Copy out the lines starting at the very first one and ending at the line containing "отработал работник в", with both ends included. Leave the pictures out of your answer.

*Source data*.
**********

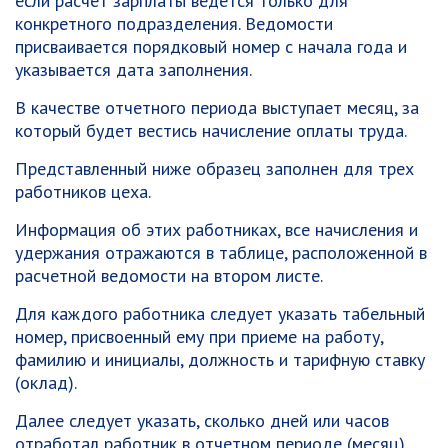
если расчет зарплаты ведется только для
конкретного подразделения. Ведомости
присваивается порядковый номер с начала года и
указывается дата заполнения.
В качестве отчетного периода выступает месяц, за
который будет вестись начисление оплаты труда.
Представленный ниже образец заполнен для трех
работников цеха.
Информация об этих работниках, все начисления и
удержания отражаются в таблице, расположенной в
расчетной ведомости на втором листе.
Для каждого работника следует указать табельный
номер, присвоенный ему при приеме на работу,
фамилию и инициалы, должность и тарифную ставку
(оклад).
Далее следует указать, сколько дней или часов
отработал работник в отчетном периоде (месяц).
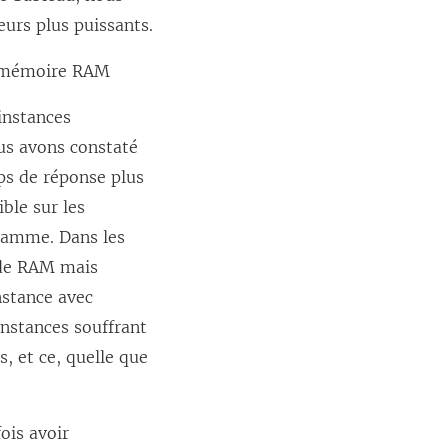
urs plus puissants.
e mémoire RAM
instances
s avons constaté
ps de réponse plus
ble sur les
 gamme. Dans les
 de RAM mais
nstance avec
instances souffrant
, et ce, quelle que
ois avoir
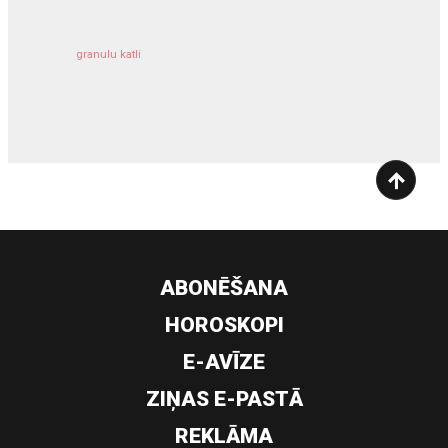
granulu katli
siltumsūknis
ABONĒŠANA
HOROSKOPI
E-AVĪZE
ZIŅAS E-PASTĀ
REKLĀMA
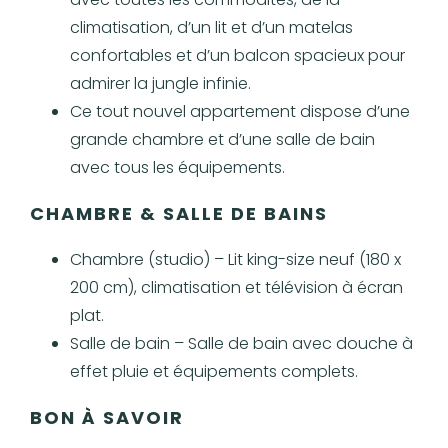
climatisation, d’un lit et d’un matelas
confortables et d’un balcon spacieux pour
admirer la jungle infinie.
Ce tout nouvel appartement dispose d’une
grande chambre et d’une salle de bain
avec tous les équipements.
CHAMBRE & SALLE DE BAINS
Chambre (studio) – Lit king-size neuf (180 x
200 cm), climatisation et télévision à écran
plat.
Salle de bain – Salle de bain avec douche à
effet pluie et équipements complets.
BON À SAVOIR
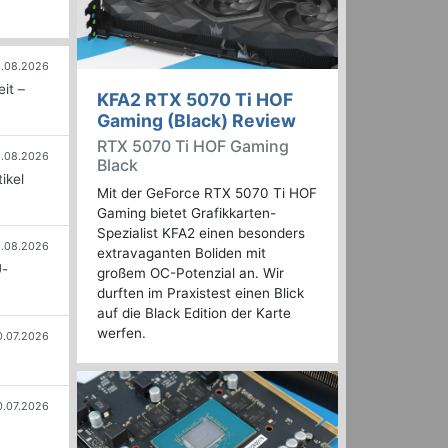
.08.2026
it –
KFA2 RTX 5070 Ti HOF
Gaming (Black) Review
RTX 5070 Ti HOF Gaming
.08.2026
Black
ikel
Mit der GeForce RTX 5070 Ti HOF
Gaming bietet Grafikkarten-
Spezialist KFA2 einen besonders
.08.2026
extravaganten Boliden mit
U-
großem OC-Potenzial an. Wir
durften im Praxistest einen Blick
auf die Black Edition der Karte
werfen.
0.07.2026
0.07.2026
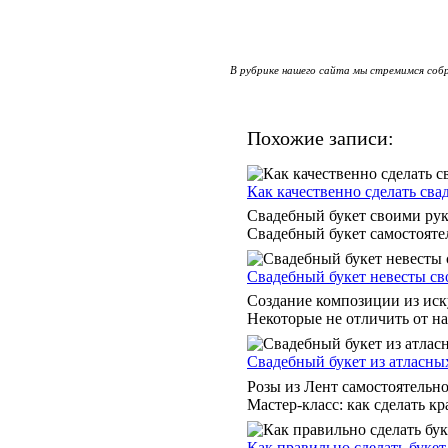
В рубрике нашего сайта мы стремимся собр
Похожие записи:
Как качественно сделать св
Свадебный букет своими рука
Свадебный букет самостоятел
Свадебный букет невесты с
Создание композиции из иск
Некоторые не отличить от н
Свадебный букет из атласны
Розы из Лент самостоятельно 
Мастер-класс: как сделать к
Как правильно сделать буке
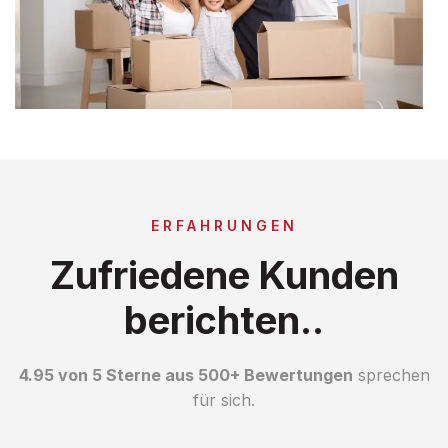
ERFAHRUNGEN
Zufriedene Kunden
berichten..
4.95 von 5 Sterne aus 500+ Bewertungen
sprechen
für sich.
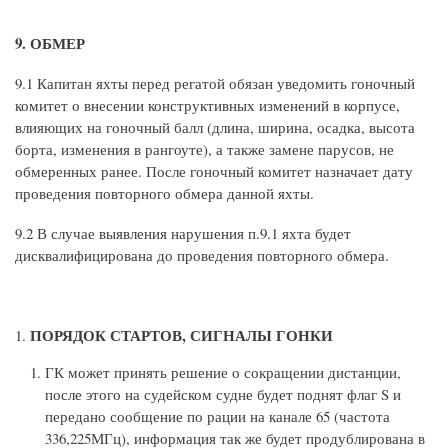
9. ОБМЕР
9.1 Капитан яхты перед регатой обязан уведомить гоночный
комитет о внесении конструктивных изменений в корпусе,
влияющих на гоночный балл (длина, ширина, осадка, высота
борта, изменения в рангоуте), а также замене парусов, не
обмеренных ранее. После гоночный комитет назначает дату
проведения повторного обмера данной яхты.
9.2 В случае выявления нарушения п.9.1 яхта будет
дисквалифицирована до проведения повторного обмера.
ПОРЯДОК СТАРТОВ, СИГНАЛЫ ГОНКИ
ГК может принять решение о сокращении дистанции,
после этого на судейском судне будет поднят флаг S и
передано сообщение по рации на канале 65 (частота
336,225МГц), информация так же будет продублирована в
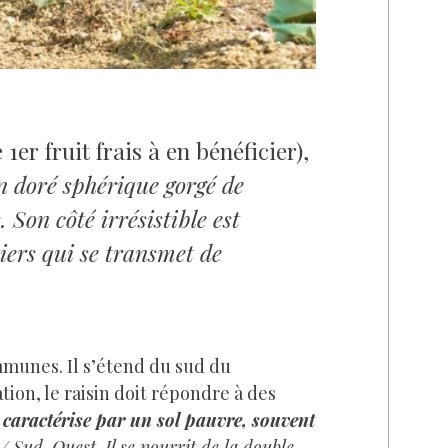
 1er fruit frais à en bénéficier),
n doré sphérique gorgé de
. Son côté irrésistible est
tiers qui se transmet de
mmunes. Il s’étend du sud du
ion, le raisin doit répondre à des
 caractérise par un sol pauvre, souvent
/ Sud-Ouest. Il se nourrit de la double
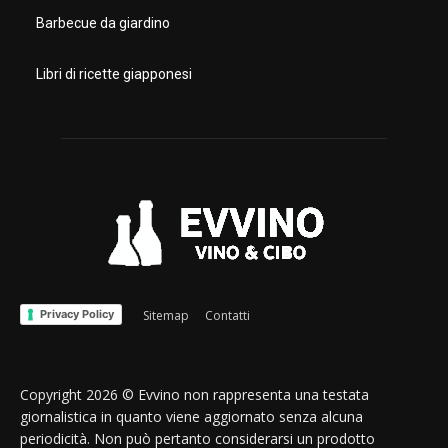
Barbecue da giardino
Libri di ricette giapponesi
Privacy Policy
Sitemap
Contatti
Copyright 2026 © Evvino non rappresenta una testata
giornalistica in quanto viene aggiornato senza alcuna
periodicità. Non può pertanto considerarsi un prodotto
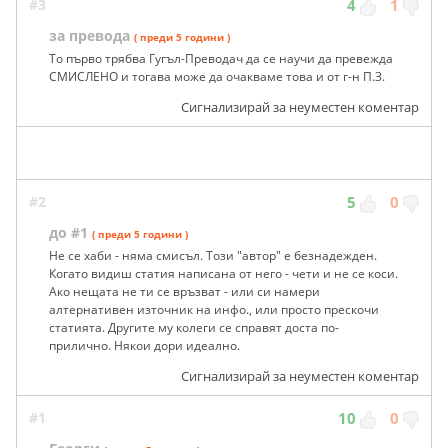
#3
4
1
за превода
( преди 5 години )
То първо трябва Гугъл-Преводач да се научи да превежда
СМИСЛЕНО и тогава може да очакваме това и от г-н П.З.
Сигнализирай за неуместен коментар
#2
5
0
до #1
( преди 5 години )
Не се хаби - няма смисъл. Този "автор" е безнадежден.
Когато видиш статия написана от него - чети и не се коси.
Ако нещата не ти се връзват - или си намери
алтернативен източник на инфо., или просто прескочи
статията. Другите му колеги се справят доста по-
прилично. Някои дори идеално.
Сигнализирай за неуместен коментар
#1
10
0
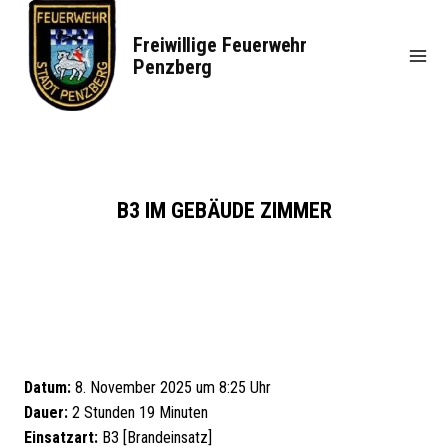
Zum
Inhalt
Freiwillige Feuerwehr
springen
Penzberg
B3 IM GEBÄUDE ZIMMER
Datum:
8. November 2025 um 8:25 Uhr
Dauer:
2 Stunden 19 Minuten
Einsatzart:
B3 [Brandeinsatz]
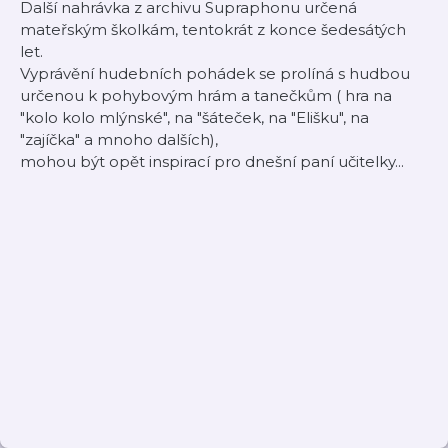
Další nahrávka z archivu Supraphonu určená
mateřským školkám, tentokrát z konce šedesátých
let.
Vyprávění hudebních pohádek se prolíná s hudbou
určenou k pohybovým hrám a tanečkům ( hra na
"kolo kolo mlýnské", na "šáteček, na "Elišku", na
"zajíčka" a mnoho dalších),
mohou být opět inspirací pro dnešní paní učitelky...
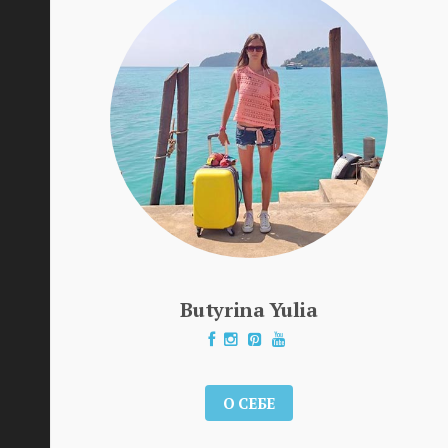
Butyrina Yulia
О СЕБЕ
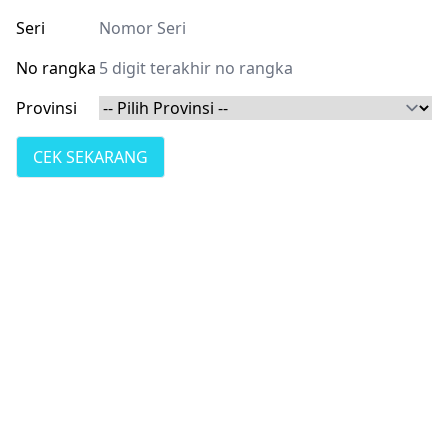
Seri
No rangka
Provinsi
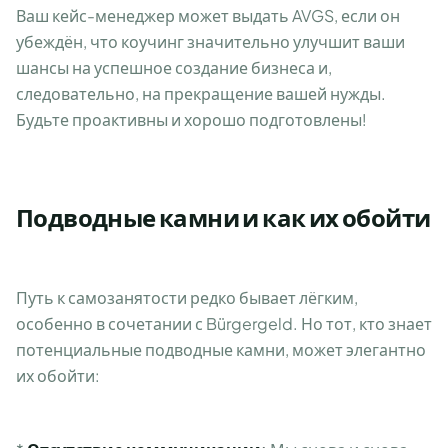
Ваш кейс-менеджер может выдать AVGS, если он
убеждён, что коучинг значительно улучшит ваши
шансы на успешное создание бизнеса и,
следовательно, на прекращение вашей нужды.
Будьте проактивны и хорошо подготовлены!
Подводные камни и как их обойти
Путь к самозанятости редко бывает лёгким,
особенно в сочетании с Bürgergeld. Но тот, кто знает
потенциальные подводные камни, может элегантно
их обойти:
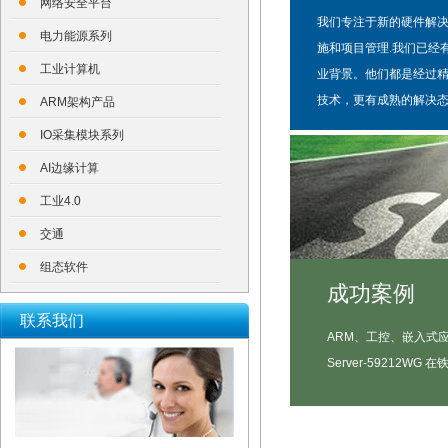
网络安全平台
我们专注于新的硬件解
电力能源系列
施和项目管理.我们已经
工业计算机
业背景。他们都是经过
技术，更有成熟的解决
ARM架构产品
IO采集模块系列
AI边缘计算
工业4.0
交通
组态软件
成功案例
联系我们
ARM、工控、嵌入式应用案
Server-59212WG 在铁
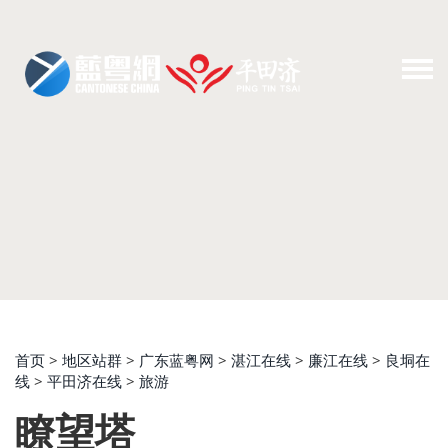
首页
>
地区站群
>
广东蓝粤网
>
湛江在线
>
廉江在线
>
良垌在
线
>
平田济在线
>
旅游
瞭望塔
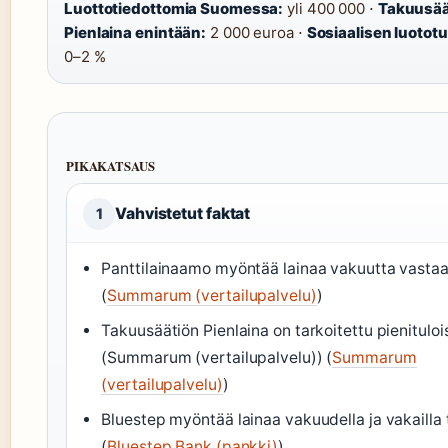
Luottotiedottomia Suomessa:
yli 400 000 ⋅
Takuusää
Pienlaina enintään:
2 000 euroa ⋅
Sosiaalisen luotot
0–2 %
PIKAKATSAUS
Vahvistetut faktat
1
Panttilainaamo myöntää lainaa vakuutta vasta
(
Summarum (vertailupalvelu)
)
Takuusäätiön Pienlaina on tarkoitettu pienitulois
(Summarum (vertailupalvelu)) (
Summarum
(vertailupalvelu)
)
Bluestep myöntää lainaa vakuudella ja vakailla t
(
Bluestep Bank (pankki)
)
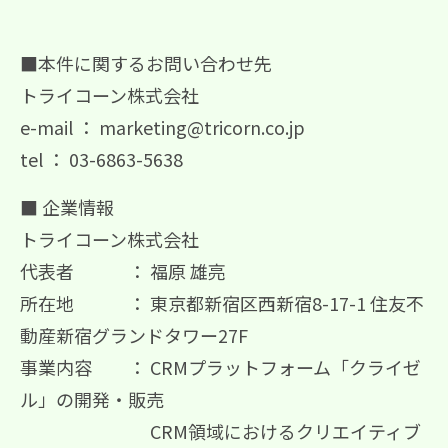
■本件に関するお問い合わせ先
トライコーン株式会社
e-mail ： marketing@tricorn.co.jp
tel ： 03-6863-5638
■ 企業情報
トライコーン株式会社
代表者 ： 福原 雄亮
所在地 ： 東京都新宿区西新宿8-17-1 住友不
動産新宿グランドタワー27F
事業内容 ： CRMプラットフォーム「クライゼ
ル」の開発・販売
CRM領域におけるクリエイティブ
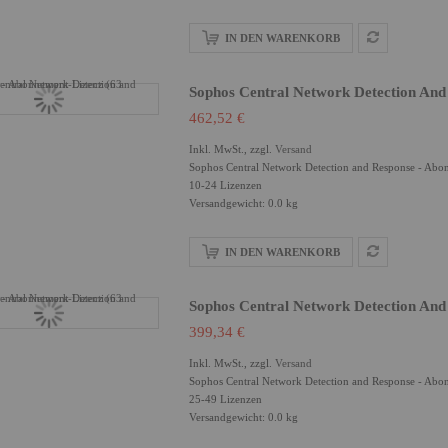
IN DEN WARENKORB
Sophos Central Network Detection And
462,52 €
Inkl. MwSt., zzgl.
Versand
Sophos Central Network Detection and Response - Abon
10-24 Lizenzen
Versandgewicht: 0.0 kg
IN DEN WARENKORB
Sophos Central Network Detection And
399,34 €
Inkl. MwSt., zzgl.
Versand
Sophos Central Network Detection and Response - Abon
25-49 Lizenzen
Versandgewicht: 0.0 kg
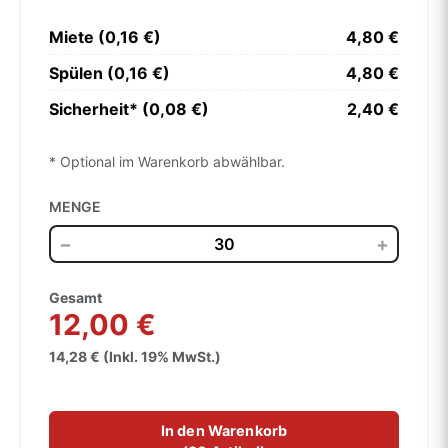
Miete (0,16 €)
4,80 €
Spülen (0,16 €)
4,80 €
Sicherheit* (0,08 €)
2,40 €
* Optional im Warenkorb abwählbar.
MENGE
−
+
Gesamt
12,00 €
14,28 € (Inkl. 19% MwSt.)
In den Warenkorb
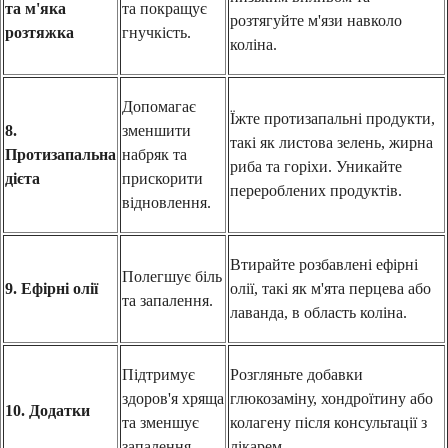
та м'яка
та покращує
розтягуйте м'язи навколо
розтяжка
гнучкість.
коліна.
Допомагає
Їжте протизапальні продукти,
8.
зменшити
такі як листова зелень, жирна
Протизапальна
набряк та
риба та горіхи. Уникайте
дієта
прискорити
перероблених продуктів.
відновлення.
Втирайте розбавлені ефірні
Полегшує біль
9. Ефірні олії
олії, такі як м'ята перцева або
та запалення.
лаванда, в область коліна.
Підтримує
Розгляньте добавки
здоров'я хряща
глюкозаміну, хондроїтину або
10. Додатки
та зменшує
колагену після консультації з
запалення.
лікарем.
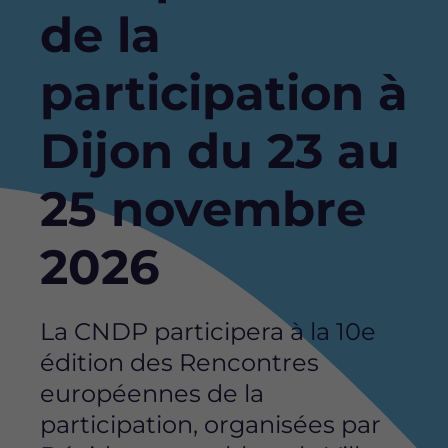
de la
participation à
Dijon du 23 au
25 novembre
2026
La CNDP participera à la 10e
édition des Rencontres
européennes de la
participation, organisées par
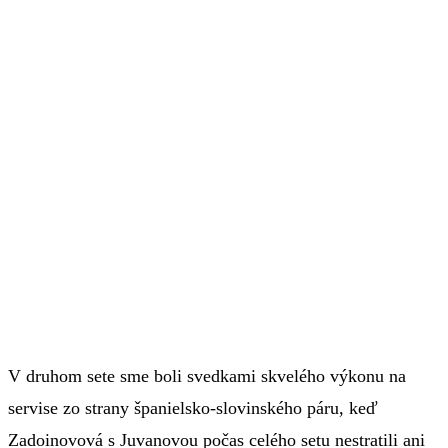
V druhom sete sme boli svedkami skvelého výkonu na
servise zo strany španielsko-slovinského páru, keď
Zadoinovová s Juvanovou počas celého setu nestratili ani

**********

*Written answer*.
если расчет зарплаты ведется только для
конкретного подразделения. Ведомости
присваивается порядковый номер с начала года и
указывается дата заполнения.
В качестве отчетного периода выступает месяц, за
который будет вестись начисление оплаты труда.
Представленный ниже образец заполнен для трех
работников цеха.
Информация об этих работниках, все начисления и
удержания отражаются в таблице, расположенной в
расчетной ведомости на втором листе.
Для каждого работника следует указать табельный
номер, присвоенный ему при приеме на работу,
фамилию и инициалы, должность и тарифную ставку
(оклад).
Далее следует указать, сколько дней или часов
отработал работник в отчетном периоде (месяц).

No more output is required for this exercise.